From the records that follow, copy every line that contains the word "scale".
Segment Open
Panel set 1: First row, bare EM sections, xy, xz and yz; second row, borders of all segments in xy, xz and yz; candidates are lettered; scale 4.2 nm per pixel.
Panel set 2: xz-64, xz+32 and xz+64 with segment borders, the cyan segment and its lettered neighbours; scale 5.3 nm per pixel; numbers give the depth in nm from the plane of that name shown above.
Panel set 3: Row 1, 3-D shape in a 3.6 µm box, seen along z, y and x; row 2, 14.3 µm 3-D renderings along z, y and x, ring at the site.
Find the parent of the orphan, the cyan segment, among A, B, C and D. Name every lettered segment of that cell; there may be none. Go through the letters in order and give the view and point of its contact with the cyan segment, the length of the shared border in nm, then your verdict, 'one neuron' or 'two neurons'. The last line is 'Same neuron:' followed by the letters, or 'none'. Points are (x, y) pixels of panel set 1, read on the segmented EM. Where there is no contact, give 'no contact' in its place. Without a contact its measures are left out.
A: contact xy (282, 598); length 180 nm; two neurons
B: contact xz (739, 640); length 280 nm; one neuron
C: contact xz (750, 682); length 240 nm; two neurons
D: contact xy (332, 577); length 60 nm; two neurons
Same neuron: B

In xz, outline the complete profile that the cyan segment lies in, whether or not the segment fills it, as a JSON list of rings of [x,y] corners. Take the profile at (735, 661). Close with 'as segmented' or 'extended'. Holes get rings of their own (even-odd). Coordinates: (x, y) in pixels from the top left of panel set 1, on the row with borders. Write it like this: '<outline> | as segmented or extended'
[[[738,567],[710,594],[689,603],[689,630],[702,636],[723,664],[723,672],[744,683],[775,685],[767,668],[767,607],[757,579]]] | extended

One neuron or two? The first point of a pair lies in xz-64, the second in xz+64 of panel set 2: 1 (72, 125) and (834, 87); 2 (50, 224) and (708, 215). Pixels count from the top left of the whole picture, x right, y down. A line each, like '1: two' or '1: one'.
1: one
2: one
Segment Closed
ANSWER SPACE:
Panel set 1: First row, bare EM sections, xy, xz and yz; second row, borders of all segments in xy, xz and yz; candidates are lettered; scale 4.2 nm per pixel.
Panel set 2: xz-64, xz+32 and xz+64 with segment borders, the cyan segment and its lettered neighbours; scale 5.3 nm per pixel; numbers give the depth in nm from the plane of that name shown above.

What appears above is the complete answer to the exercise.